Boosting near-infrared harvesting in tandem solar cells
Researchers from the National University of Singapore have demonstrated a perovskite–organic tandem solar cell with a power conversion efficiency of 26.4% over a 1 cm2 active area, a development that reportedly makes it the highest-performing device of its kind to date. This milestone is driven by a newly designed narrow-bandgap organic absorber that enhances near-infrared (NIR) photon harvesting, a long-standing bottleneck in thin-film tandem solar cells.
This research breakthrough was achieved with guidance from Assistant Professor Hou Yi from the National University of Singapore. The research findings have been published in the scientific journal Nature.
Perovskite and organic semiconductors both offer widely tuneable bandgaps, enabling tandem cells to approach high theoretical efficiencies. According to Hou, their light weight and flexible form factor makes perovskite–organic tandem solar cells suitable for power applications that are run directly on devices such as drones, wearable electronics, smart fabrics and other AI-enabled devices.

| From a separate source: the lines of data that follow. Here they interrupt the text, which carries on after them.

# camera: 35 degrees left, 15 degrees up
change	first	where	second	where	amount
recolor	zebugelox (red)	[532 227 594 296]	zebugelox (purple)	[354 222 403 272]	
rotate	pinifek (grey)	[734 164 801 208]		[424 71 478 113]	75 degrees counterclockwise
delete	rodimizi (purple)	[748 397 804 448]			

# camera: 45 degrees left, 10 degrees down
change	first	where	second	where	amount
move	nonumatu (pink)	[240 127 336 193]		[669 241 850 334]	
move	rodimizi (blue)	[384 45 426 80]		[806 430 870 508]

However, the absence of efficient NIT thin-film absorbers — which help to capture the sunlight in the NIR region more efficiently and therefore improve the overall efficiency of tandem cells — has kept perovskite–organic tandem cells lagging behind alternative designs.
To overcome this challenge, the researchers developed an asymmetric organic acceptor with an extended conjugation structure, enabling absorption deep into the NIR region while maintaining a sufficient driving force for efficient charge separation and promoting ordered molecular packing. Ultrafast spectroscopy and device physics analyses confirmed that this design achieves high free charge carrier collection with minimal energy loss.

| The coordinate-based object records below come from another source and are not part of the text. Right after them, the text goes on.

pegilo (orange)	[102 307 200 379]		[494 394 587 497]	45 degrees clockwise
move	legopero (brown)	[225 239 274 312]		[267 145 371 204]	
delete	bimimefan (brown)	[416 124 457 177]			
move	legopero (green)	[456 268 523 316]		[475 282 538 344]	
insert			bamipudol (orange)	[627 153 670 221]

Building on the organic subcell’s performance, the researchers stacked it beneath a high-efficiency perovskite top cell, interfacing the two layers with a transparent conducting oxide (TCO)-based interconnector. This tandem cell achieved a power conversion efficiency of 27.5% on 0.05 cm2 samples and 26.7% on 1 cm2 devices, with the 26.4% result independently certified. These findings reportedly mark the highest certified performance to date among perovskite-organic, perovskite-CIGS and single-junction perovskite cells at comparable size.
“With efficiencies poised to exceed 30%, these flexible films are ideal for roll-to-roll production and seamless integration onto curved or fabric substrates — think self-powered health patches that harvest sunlight to run onboard sensors, or smart textiles that monitor biometrics without the need for bulky batteries,” Hou said.
The researchers will now focus on enhancing real-world operational stability and advancing towards pilot-line manufacturing, to bring flexible, high-performance solar technology to market.